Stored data
+++++
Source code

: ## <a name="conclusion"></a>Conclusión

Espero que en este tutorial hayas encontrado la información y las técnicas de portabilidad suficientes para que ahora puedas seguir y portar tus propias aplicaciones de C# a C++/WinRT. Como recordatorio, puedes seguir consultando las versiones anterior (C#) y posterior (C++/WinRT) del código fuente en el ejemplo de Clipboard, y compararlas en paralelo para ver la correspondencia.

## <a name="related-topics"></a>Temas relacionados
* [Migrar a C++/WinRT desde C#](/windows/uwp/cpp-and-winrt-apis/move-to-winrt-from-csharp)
+++++
__WHAT YOU WILL DO__
Rewrite these lines, replacing "Temas relacionados" with "Véase también" and leaving everything else unchanged.

__TASK RESPONSE__
Source code

: ## <a name="conclusion"></a>Conclusión

Espero que en este tutorial hayas encontrado la información y las técnicas de portabilidad suficientes para que ahora puedas seguir y portar tus propias aplicaciones de C# a C++/WinRT. Como recordatorio, puedes seguir consultando las versiones anterior (C#) y posterior (C++/WinRT) del código fuente en el ejemplo de Clipboard, y compararlas en paralelo para ver la correspondencia.

## <a name="related-topics"></a>Véase también
* [Migrar a C++/WinRT desde C#](/windows/uwp/cpp-and-winrt-apis/move-to-winrt-from-csharp)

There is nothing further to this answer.